(Provided data begins)

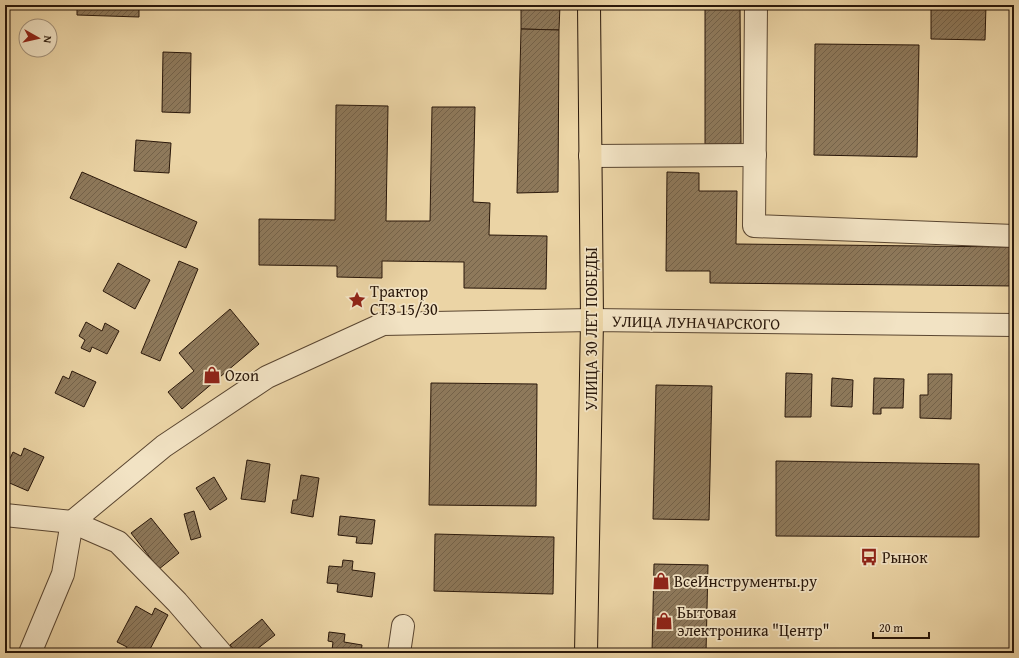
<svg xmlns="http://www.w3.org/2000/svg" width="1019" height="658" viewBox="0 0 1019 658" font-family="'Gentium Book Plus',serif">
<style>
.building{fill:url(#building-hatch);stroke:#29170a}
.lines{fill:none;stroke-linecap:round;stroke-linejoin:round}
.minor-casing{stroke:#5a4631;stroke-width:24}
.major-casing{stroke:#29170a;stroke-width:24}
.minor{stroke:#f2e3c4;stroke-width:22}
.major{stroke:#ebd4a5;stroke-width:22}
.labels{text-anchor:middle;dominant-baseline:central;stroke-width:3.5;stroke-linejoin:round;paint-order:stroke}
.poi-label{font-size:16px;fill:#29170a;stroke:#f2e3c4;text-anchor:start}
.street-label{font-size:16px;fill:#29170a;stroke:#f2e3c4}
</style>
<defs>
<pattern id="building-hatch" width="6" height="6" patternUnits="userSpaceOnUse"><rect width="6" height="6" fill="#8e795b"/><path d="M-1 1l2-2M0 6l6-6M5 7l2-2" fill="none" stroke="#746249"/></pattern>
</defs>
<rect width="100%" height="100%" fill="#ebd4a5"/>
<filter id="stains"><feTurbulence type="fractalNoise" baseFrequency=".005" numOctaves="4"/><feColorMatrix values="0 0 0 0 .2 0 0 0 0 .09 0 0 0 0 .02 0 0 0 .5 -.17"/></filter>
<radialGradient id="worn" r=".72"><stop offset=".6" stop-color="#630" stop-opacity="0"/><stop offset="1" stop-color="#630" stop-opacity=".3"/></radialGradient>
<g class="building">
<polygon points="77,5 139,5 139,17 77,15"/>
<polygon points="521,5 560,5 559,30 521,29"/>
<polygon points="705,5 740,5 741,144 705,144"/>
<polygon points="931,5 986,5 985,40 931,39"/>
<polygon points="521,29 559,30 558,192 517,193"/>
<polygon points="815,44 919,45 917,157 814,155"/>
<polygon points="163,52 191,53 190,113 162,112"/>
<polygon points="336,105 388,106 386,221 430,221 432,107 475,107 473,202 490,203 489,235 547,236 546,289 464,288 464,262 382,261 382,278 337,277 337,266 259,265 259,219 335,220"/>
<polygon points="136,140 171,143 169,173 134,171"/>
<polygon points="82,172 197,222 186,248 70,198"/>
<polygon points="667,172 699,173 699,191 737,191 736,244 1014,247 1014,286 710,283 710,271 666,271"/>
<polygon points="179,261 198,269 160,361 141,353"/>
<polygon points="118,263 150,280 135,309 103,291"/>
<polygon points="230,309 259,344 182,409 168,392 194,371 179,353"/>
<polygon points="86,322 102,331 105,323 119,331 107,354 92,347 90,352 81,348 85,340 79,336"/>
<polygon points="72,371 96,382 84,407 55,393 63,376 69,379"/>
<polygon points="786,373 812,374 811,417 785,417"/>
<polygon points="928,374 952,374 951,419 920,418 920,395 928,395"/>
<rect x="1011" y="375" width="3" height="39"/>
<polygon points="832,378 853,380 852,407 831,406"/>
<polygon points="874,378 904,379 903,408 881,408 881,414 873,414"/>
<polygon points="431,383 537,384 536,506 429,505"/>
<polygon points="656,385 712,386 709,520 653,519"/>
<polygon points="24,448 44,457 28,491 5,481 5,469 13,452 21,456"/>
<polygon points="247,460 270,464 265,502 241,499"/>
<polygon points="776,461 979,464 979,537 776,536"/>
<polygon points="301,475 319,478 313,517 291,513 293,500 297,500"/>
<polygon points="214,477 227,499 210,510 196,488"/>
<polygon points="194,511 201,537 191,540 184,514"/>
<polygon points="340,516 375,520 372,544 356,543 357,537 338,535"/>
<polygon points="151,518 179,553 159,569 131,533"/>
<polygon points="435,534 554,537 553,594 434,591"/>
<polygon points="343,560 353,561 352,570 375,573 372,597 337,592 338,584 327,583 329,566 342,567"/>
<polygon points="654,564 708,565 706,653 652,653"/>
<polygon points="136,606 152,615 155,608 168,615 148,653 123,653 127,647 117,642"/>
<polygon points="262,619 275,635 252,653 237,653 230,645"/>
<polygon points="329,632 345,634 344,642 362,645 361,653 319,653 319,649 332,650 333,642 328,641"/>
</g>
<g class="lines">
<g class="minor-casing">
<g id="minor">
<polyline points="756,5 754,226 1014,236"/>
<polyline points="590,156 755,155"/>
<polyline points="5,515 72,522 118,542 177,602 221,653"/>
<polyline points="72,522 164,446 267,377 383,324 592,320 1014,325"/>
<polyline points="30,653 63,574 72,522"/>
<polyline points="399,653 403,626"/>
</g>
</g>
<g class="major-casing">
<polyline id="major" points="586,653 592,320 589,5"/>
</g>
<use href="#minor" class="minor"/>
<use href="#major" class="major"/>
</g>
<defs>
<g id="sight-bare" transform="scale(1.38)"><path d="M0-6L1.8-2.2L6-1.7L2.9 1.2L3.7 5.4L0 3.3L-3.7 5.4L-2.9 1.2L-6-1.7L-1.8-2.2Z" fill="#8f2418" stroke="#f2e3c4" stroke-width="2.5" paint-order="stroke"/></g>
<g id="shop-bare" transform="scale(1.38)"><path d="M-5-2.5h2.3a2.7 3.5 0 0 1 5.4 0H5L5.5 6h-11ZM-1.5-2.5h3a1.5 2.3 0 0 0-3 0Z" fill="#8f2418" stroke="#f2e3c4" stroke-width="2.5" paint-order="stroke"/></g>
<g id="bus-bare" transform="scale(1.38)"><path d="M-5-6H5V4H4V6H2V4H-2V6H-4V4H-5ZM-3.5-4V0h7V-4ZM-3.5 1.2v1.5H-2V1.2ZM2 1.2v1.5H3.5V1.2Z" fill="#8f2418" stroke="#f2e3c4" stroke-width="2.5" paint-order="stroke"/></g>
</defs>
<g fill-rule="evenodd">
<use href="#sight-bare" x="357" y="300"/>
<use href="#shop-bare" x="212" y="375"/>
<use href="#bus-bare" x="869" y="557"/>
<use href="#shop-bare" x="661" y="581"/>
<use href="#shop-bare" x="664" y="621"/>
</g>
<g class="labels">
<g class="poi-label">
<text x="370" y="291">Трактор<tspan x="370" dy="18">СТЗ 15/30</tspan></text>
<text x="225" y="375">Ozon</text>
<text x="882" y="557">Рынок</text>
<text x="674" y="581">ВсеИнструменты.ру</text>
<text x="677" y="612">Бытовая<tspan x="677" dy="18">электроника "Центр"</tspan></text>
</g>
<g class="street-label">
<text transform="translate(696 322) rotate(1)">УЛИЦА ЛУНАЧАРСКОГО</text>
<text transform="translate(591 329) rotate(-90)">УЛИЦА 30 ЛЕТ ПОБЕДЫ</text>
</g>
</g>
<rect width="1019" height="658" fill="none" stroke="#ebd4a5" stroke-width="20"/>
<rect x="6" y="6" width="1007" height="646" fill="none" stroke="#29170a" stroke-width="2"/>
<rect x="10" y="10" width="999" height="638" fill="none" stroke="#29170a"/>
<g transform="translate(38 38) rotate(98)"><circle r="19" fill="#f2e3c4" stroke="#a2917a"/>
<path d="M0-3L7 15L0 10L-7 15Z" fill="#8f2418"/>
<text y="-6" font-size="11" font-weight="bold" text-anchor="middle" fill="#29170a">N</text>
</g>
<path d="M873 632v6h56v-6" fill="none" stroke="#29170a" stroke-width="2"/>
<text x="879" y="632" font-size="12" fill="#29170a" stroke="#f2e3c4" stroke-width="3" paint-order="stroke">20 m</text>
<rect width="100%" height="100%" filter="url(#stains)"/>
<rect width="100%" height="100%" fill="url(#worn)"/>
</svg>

(Provided data ends)

_Goal of the exercise:_
In the entries above, find lines with "worn" and copy each.

_Reply:_
<radialGradient id="worn" r=".72"><stop offset=".6" stop-color="#630" stop-opacity="0"/><stop offset="1" stop-color="#630" stop-opacity=".3"/></radialGradient>
<rect width="100%" height="100%" fill="url(#worn)"/>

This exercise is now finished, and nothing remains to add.